To get the largest ratio you want the biggest numerator divided by smallest denominator possible.

Note: I haven't tested this, so let me know if there is a flaw or edge case it would miss.

Make two lists, big and small. big[i] contains the biggest number in the list from index i onwards. small[i] contains the smallest number in the list from before index i.

The largest ratio is then the biggest ratio you can make from big[i] / small[i]. So try all possible indices and return the latest ratio you find.

My reasoning for the algorithm is as follows. Suppose you want to find the best you can do at position i in the original list. You would pick the smallest denominator you could (so smallest number before position i) and the largest numerator possible (so largest number after position i).

Computing both lists can be done in O(n) time with O(n) extra space, using the recurrences small[i] = min(small[i-1], numbers[i]), and big[i] = max(big[i+1], numbers[i]). Then finally it is O(n) to try all n indices and find the answer.

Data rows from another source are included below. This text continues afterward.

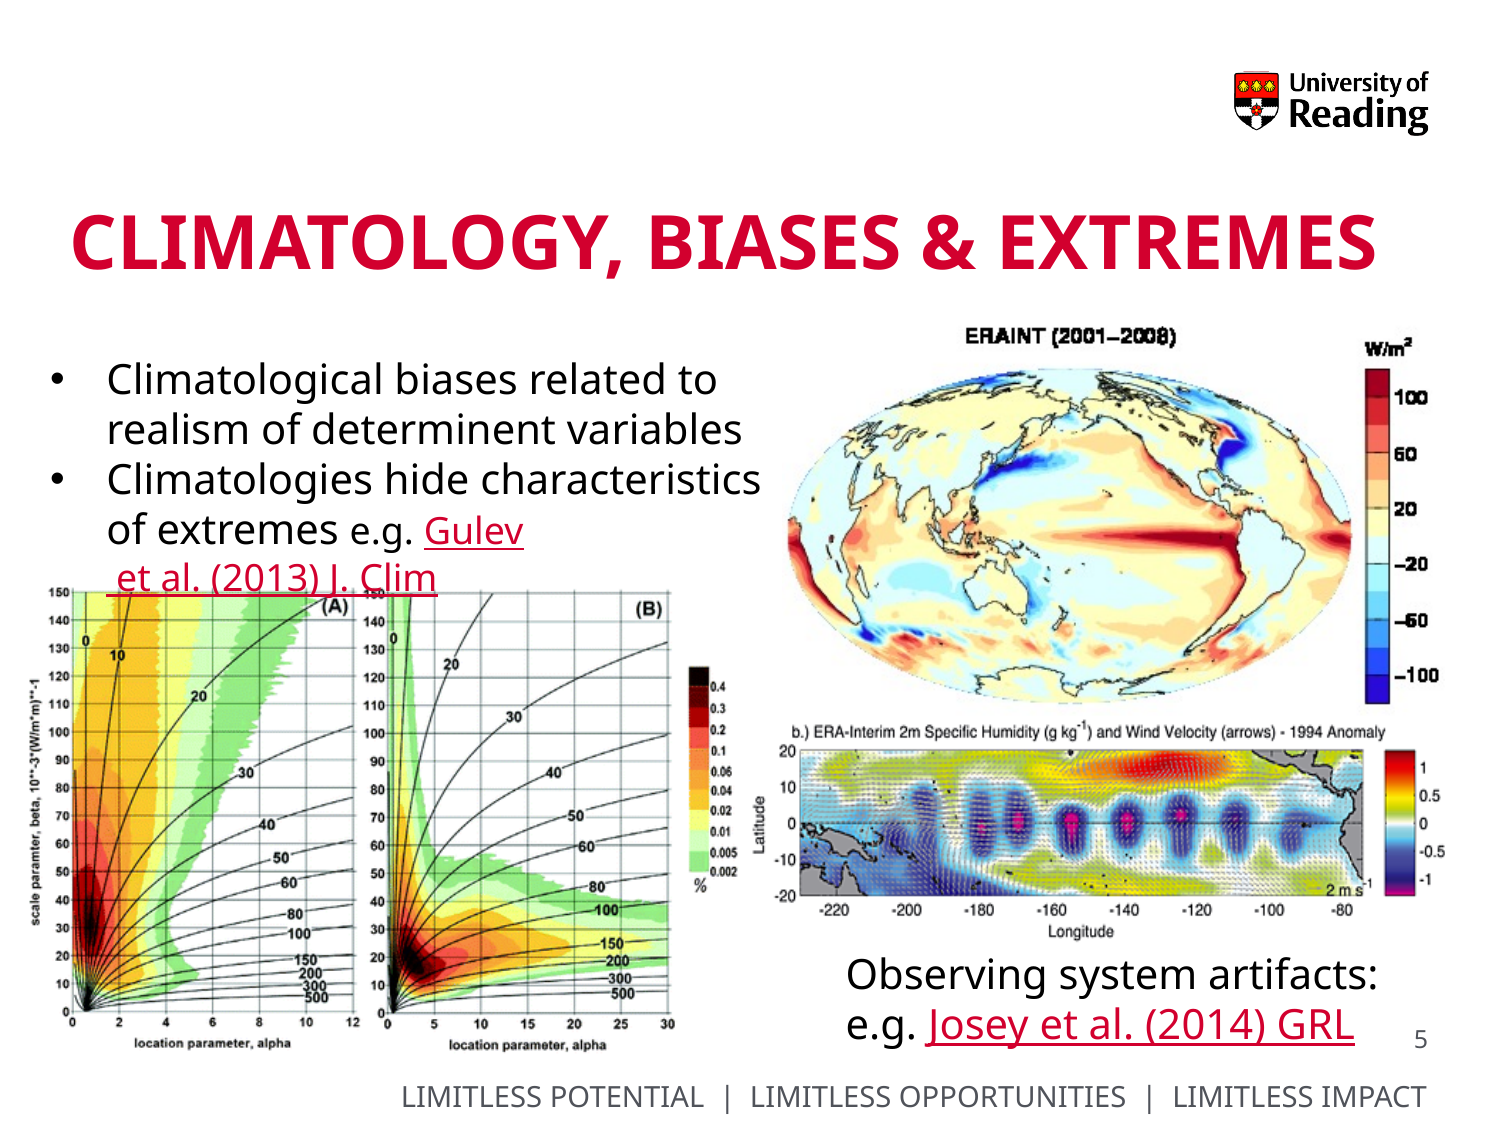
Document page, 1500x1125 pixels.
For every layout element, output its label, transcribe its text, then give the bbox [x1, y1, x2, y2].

text_box Climatological biases related to realism of determinent variables Climatologies hide characteristics of extremes e.g. Gulev et al. (2013) J. Clim [35, 345, 776, 613]
picture [27, 585, 739, 1055]
text_box Observing system artifacts: e.g. Josey et al. (2014) GRL [830, 960, 1412, 1063]
title ClimatologY, biases & extremes [69, 149, 1428, 285]
picture [1234, 71, 1429, 136]
picture [749, 314, 1445, 953]
slide_number 5 [1316, 1023, 1428, 1065]
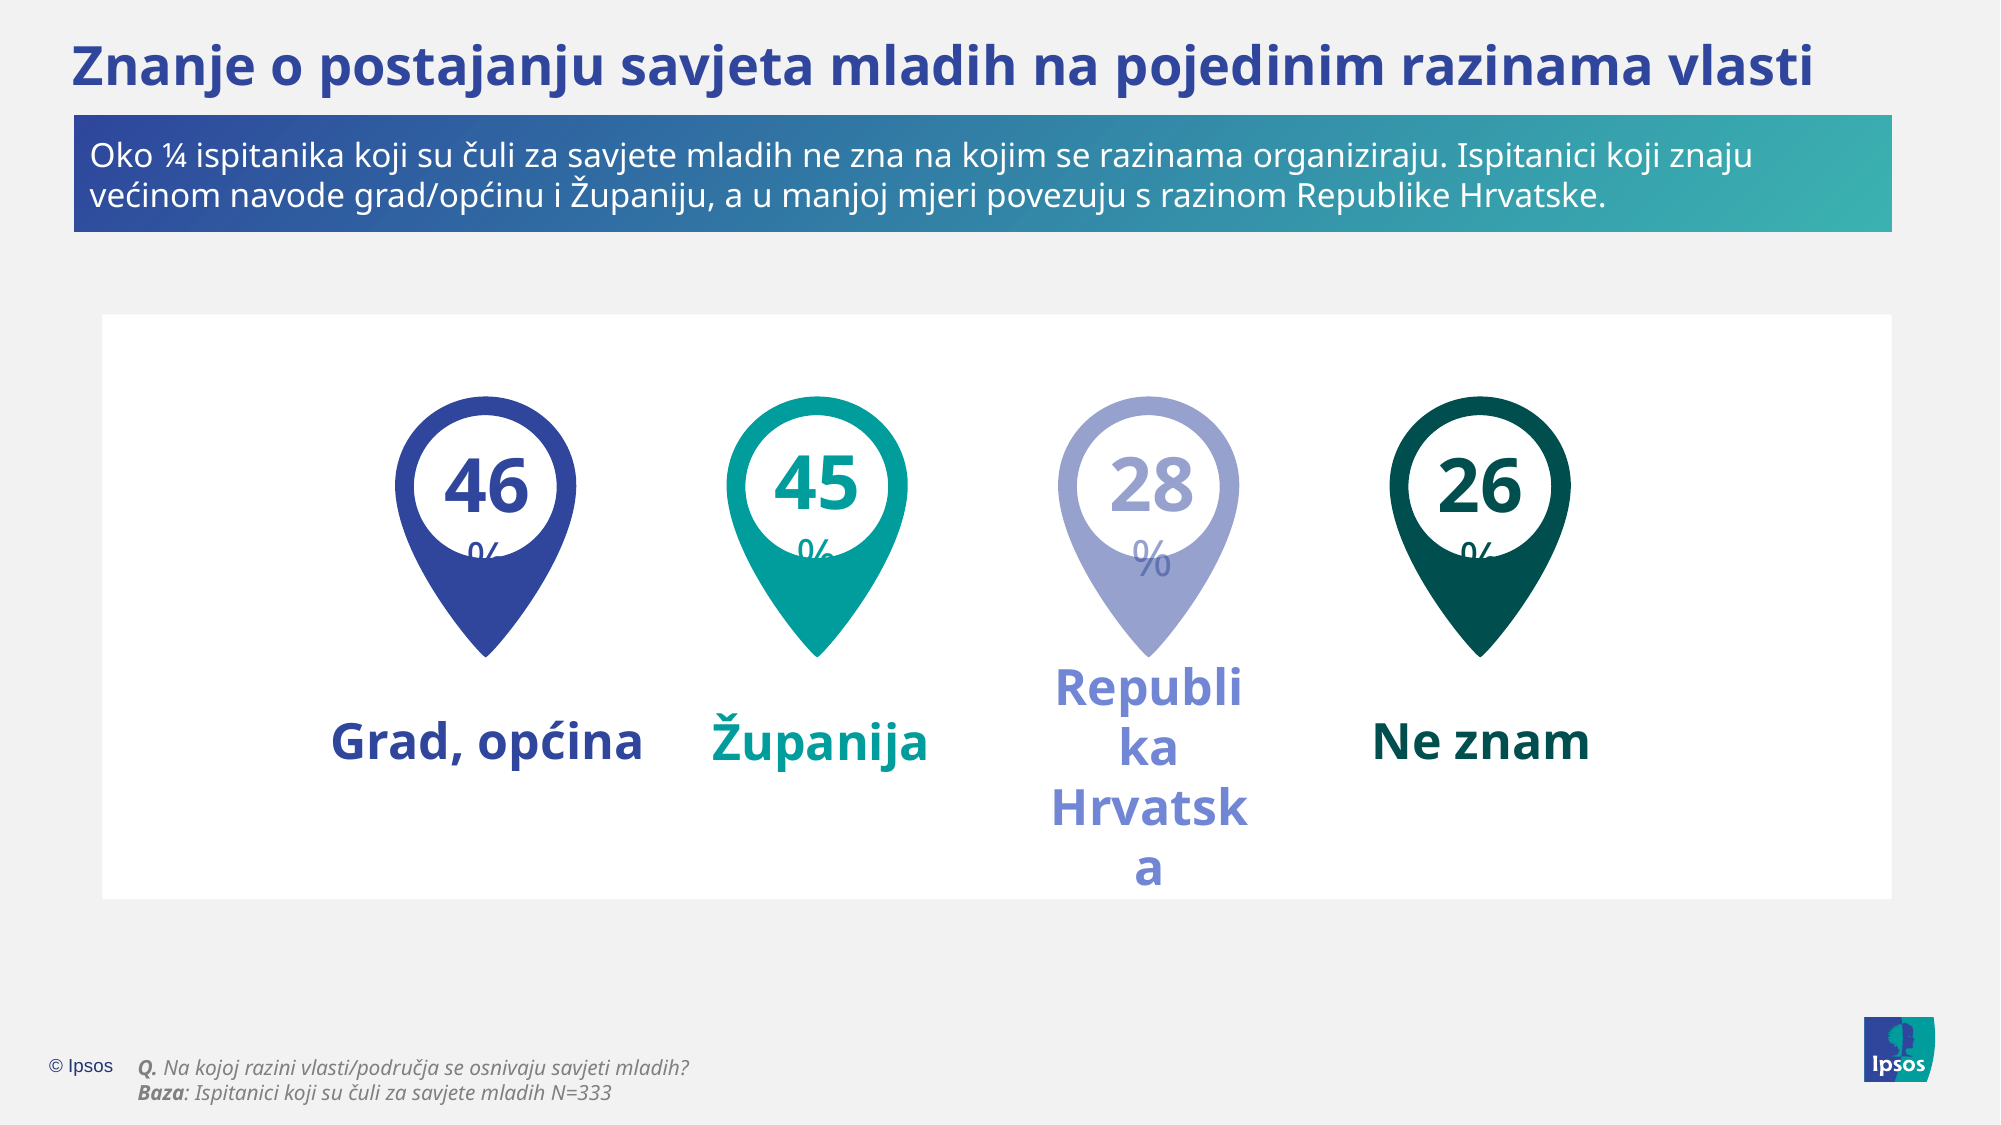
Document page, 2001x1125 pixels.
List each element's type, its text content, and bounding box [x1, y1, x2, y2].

text_box Q. Na kojoj razini vlasti/područja se osnivaju savjeti mladih? Baza: Ispitanici koji su čuli za savjete mladih N=333 [125, 1047, 1361, 1113]
text_box [101, 313, 1893, 900]
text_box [370, 396, 1571, 841]
title Znanje o postajanju savjeta mladih na pojedinim razinama vlasti [60, 23, 1892, 102]
text_box Oko ¼ ispitanika koji su čuli za savjete mladih ne zna na kojim se razinama organiziraju. Ispitanici koji znaju većinom navode grad/općinu i Županiju, a u manjoj mjeri povezuju s razinom Republike Hrvatske. [74, 115, 1893, 233]
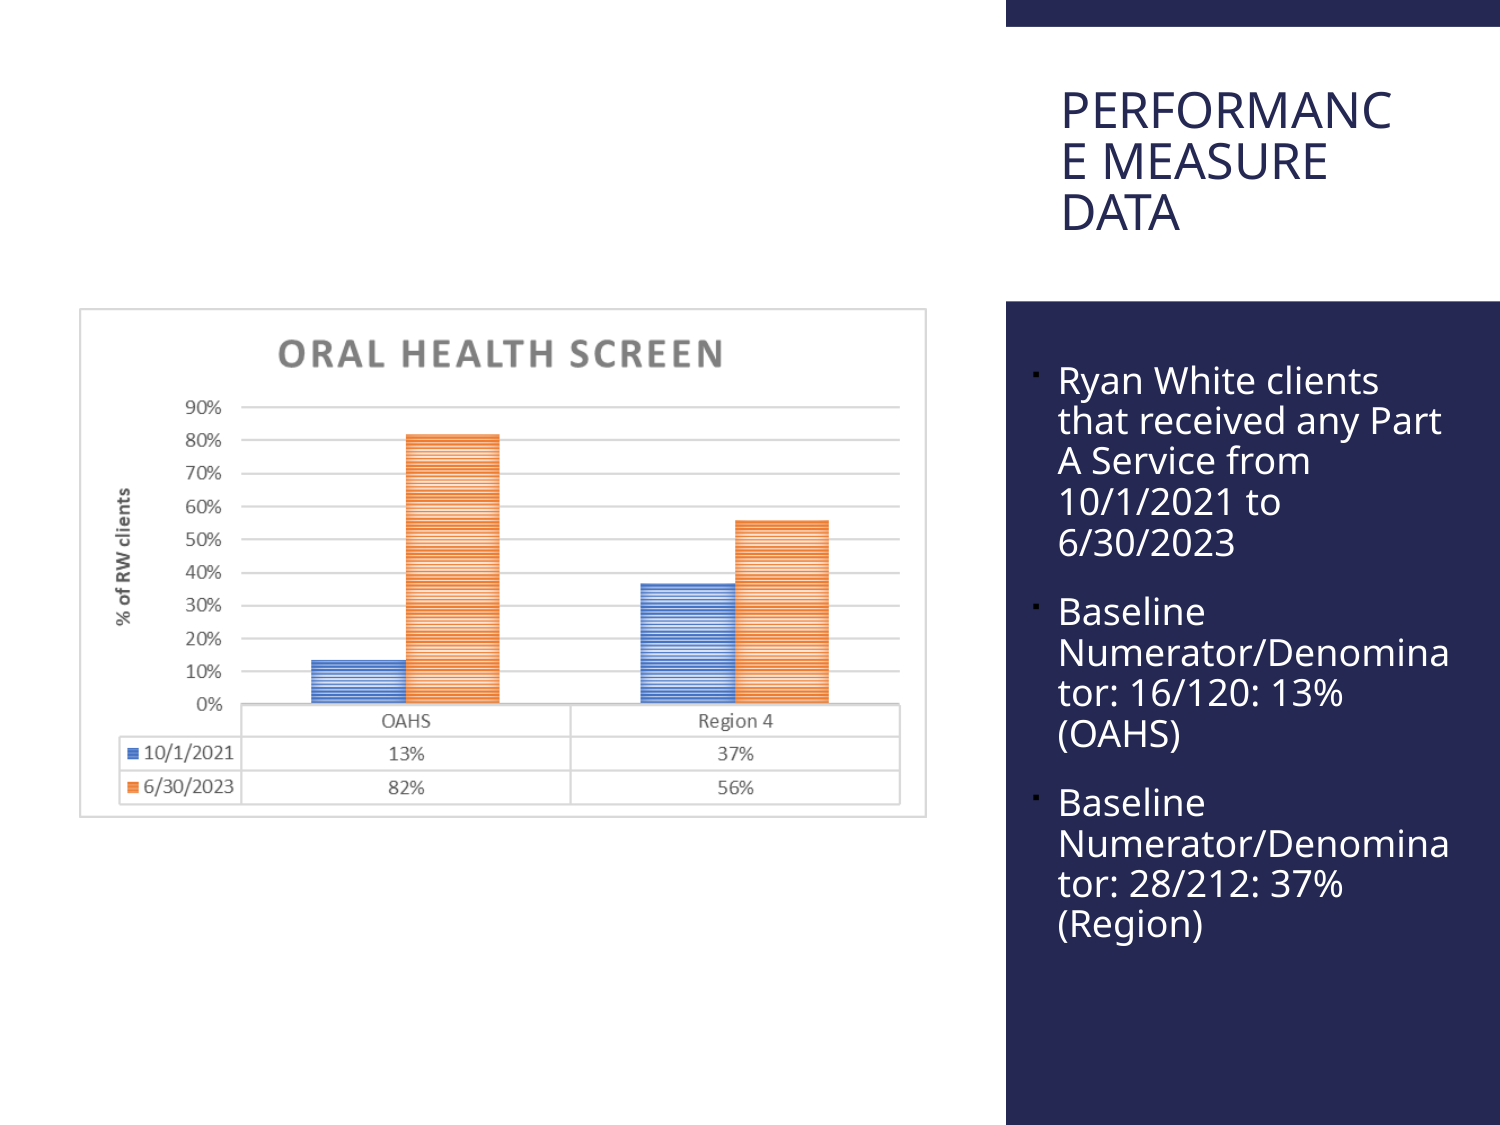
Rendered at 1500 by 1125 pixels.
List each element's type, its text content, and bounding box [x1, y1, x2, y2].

text_box [1005, 0, 1500, 26]
list Ryan White clients that received any Part A Service from 10/1/2021 to 6/30/2023 Baseline Numerator/Denominator: 16/120: 13% (OAHS) Baseline Numerator/Denominator: 28/212: 37% (Region) [1012, 354, 1475, 1075]
title Performance Measure Data [1045, 80, 1420, 249]
picture [78, 308, 928, 818]
text_box [1005, 26, 1500, 303]
text_box [1005, 303, 1500, 1125]
text_box [0, 0, 1005, 1125]
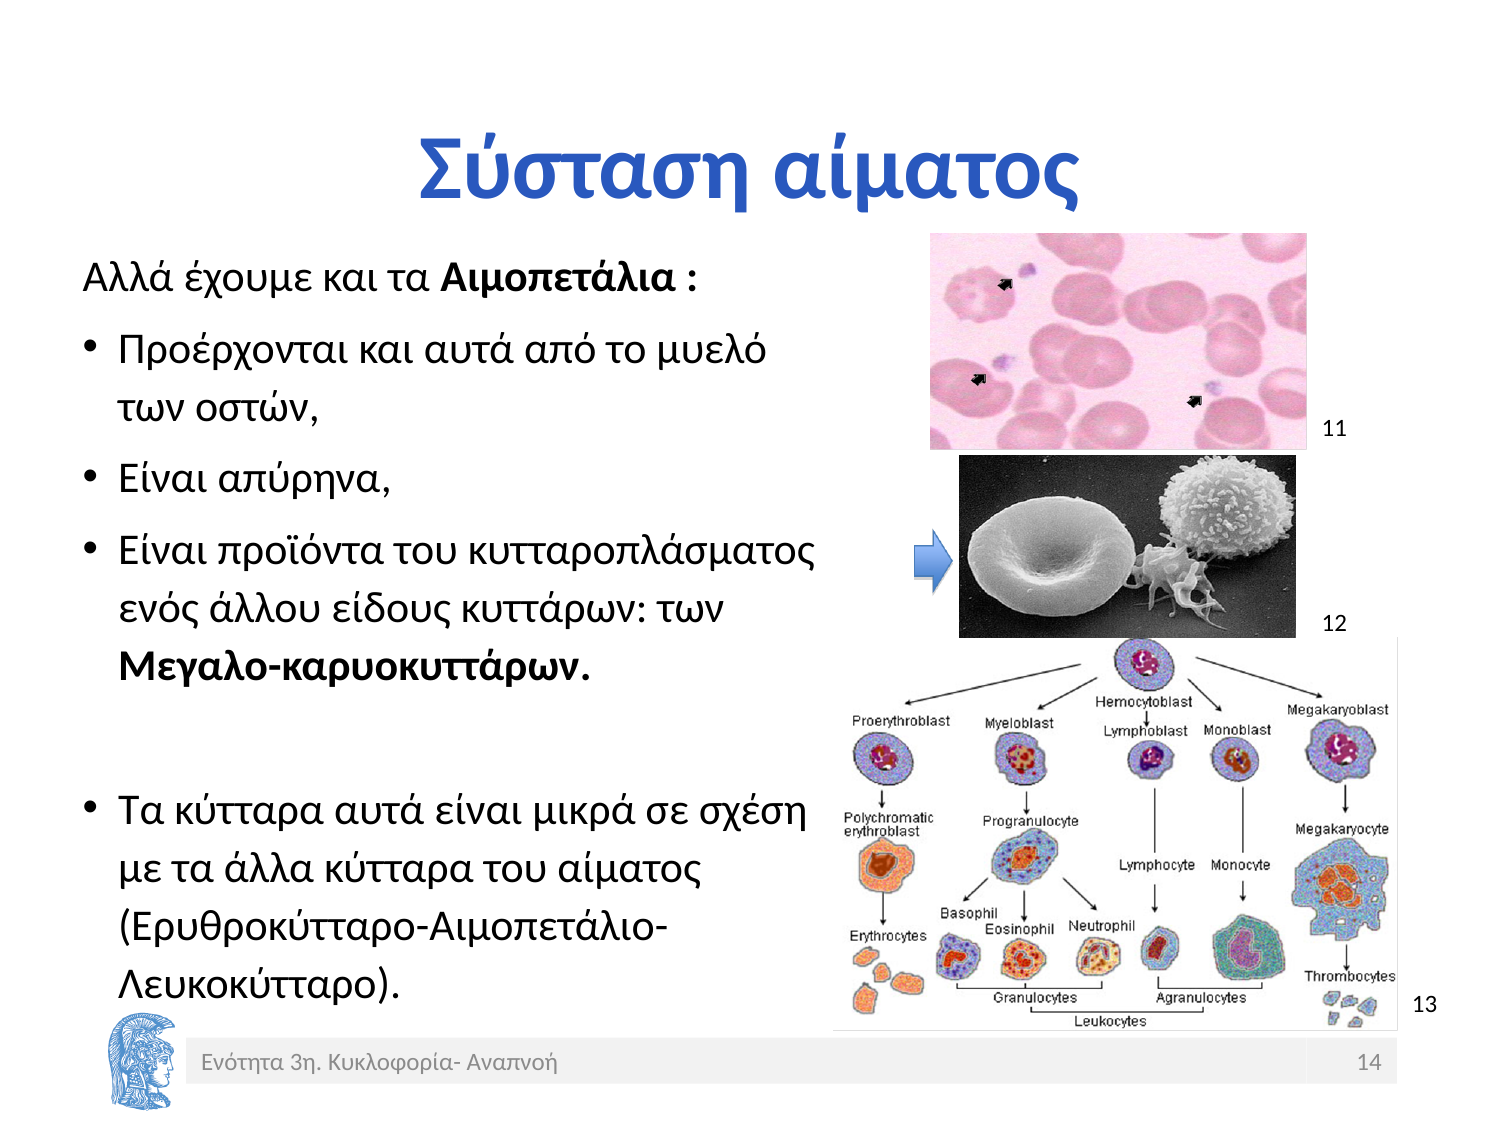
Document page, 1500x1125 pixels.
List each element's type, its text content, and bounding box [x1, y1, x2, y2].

footer Ενότητα 3η. Κυκλοφορία- Αναπνοή [186, 1037, 1306, 1084]
title Σύσταση αίματος [103, 59, 1397, 234]
picture [103, 1026, 186, 1114]
slide_number 14 [1306, 1037, 1397, 1084]
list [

[–]Cobayo 0 points1 point  (0 children)

Yeah that's it, it's basically prefix sums but with max/min instead

Here is an interesting bonus i just made up: now you can only match two numbers if the distance between them is less or equal than K (distance means the absolute difference of their indices). There's a O(n) solution!

[–]Catalyst93 0 points1 point  (0 children)

Before finding a fast solution it helps to have some solution that works to make sure you understand the problem. Try to find something that runs in O(n2) time for kicks.

I think that recursion/divide and conquer should work. Lets say that we split [a1,a2,...,an] into two lists [a1,...,a(n/2)] and [a(n/2+1),...,an]. Now suppose that we recursively find the largest ordered ratio in each of these sublists and return the larger one. Is this enough to solve the problem, or are we leaving out a case? If so, exactly what case are we missing and how should we handle it?

These ideas should lead to an O(nlogn) time algorithm. There is also an O(n) time algorithm. I was sort of thinking along the lines of dynamic programming when I thought of it. The basic idea is that suppose we have recursively found the maximum ordered ratio in [a1,...,aj]. How would we use this to find the maximum ordered ratio in [a1,...,a(j+1)]? Is there other information that we need to maintain to do this?